I saw this exact pattern break in production when a team added a search feature that filtered only on status, not realizing the existing index was ordered the wrong way for that query pattern.

Covering index for a dashboard query

sql

-- orders table: id, tenant_id, status, total_amount, created_at

-- Without covering index: index scan + heap fetch for each matching row
CREATE INDEX idx_orders_tenant ON orders (tenant_id, status);

SELECT id, total_amount, created_at
FROM orders
WHERE tenant_id = 5 AND status = 'completed';

-- With covering index: engine reads only the index, never the table
CREATE INDEX idx_orders_cover
  ON orders (tenant_id, status, id, total_amount, created_at);

-- EXPLAIN ANALYZE shows "Index Only Scan" instead of "Index Scan"

#### [Excerpted records]
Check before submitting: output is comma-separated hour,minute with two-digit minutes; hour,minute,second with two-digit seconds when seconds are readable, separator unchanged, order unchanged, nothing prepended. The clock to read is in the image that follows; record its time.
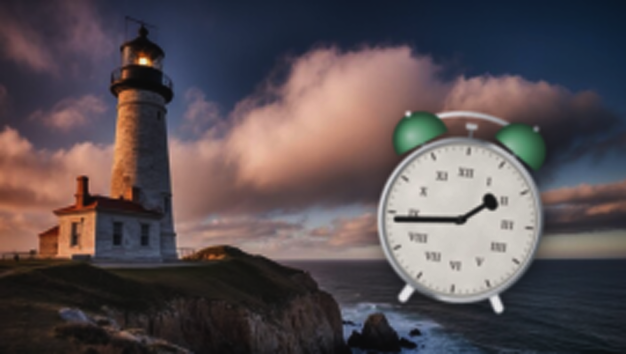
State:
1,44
--
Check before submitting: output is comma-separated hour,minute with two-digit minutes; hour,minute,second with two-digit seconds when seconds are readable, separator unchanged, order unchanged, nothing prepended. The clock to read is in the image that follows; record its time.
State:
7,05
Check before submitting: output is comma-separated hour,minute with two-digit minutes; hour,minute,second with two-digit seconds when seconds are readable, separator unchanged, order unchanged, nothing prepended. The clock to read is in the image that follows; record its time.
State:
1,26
...
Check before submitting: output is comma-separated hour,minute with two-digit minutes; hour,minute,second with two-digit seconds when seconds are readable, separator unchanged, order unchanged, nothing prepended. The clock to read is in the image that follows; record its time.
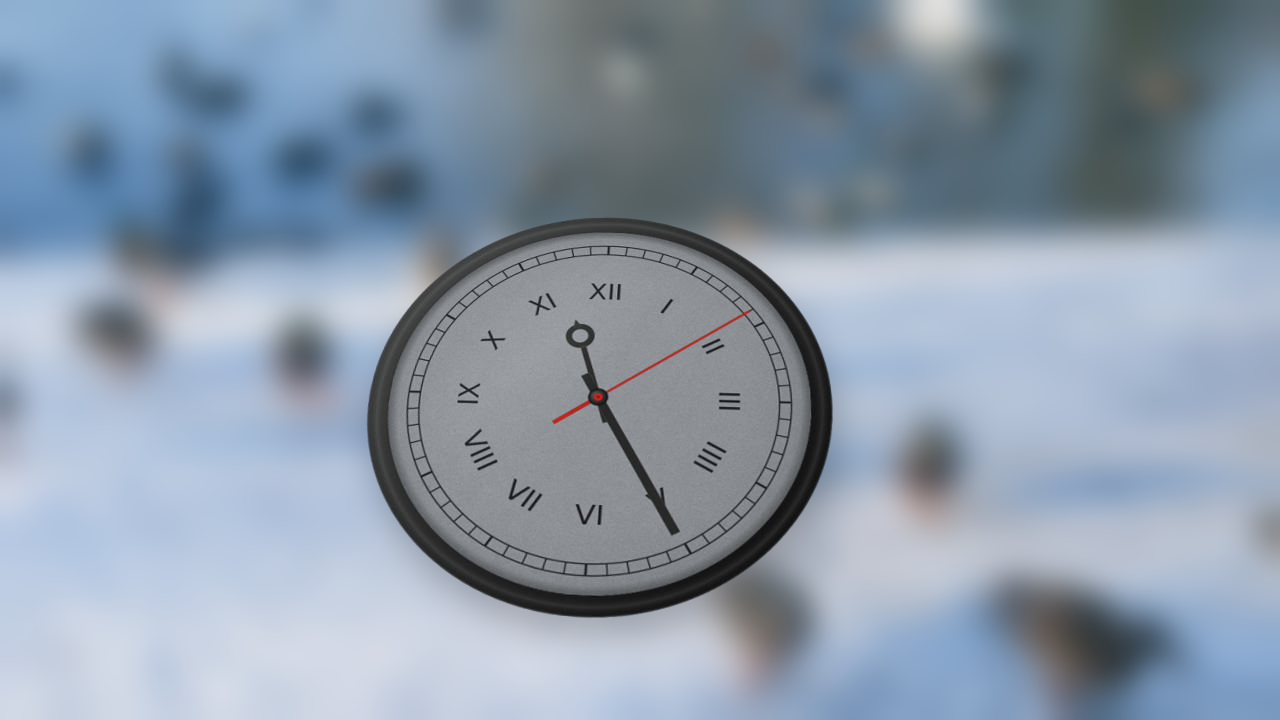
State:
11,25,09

#### [What is being asked]
Reproduce the part of the covering-index text between "I saw this exact" and "that query pattern.", inclusive. The lines have nothing to do with this.

#### [The output]
I saw this exact pattern break in production when a team added a search feature that filtered only on status, not realizing the existing index was ordered the wrong way for that query pattern.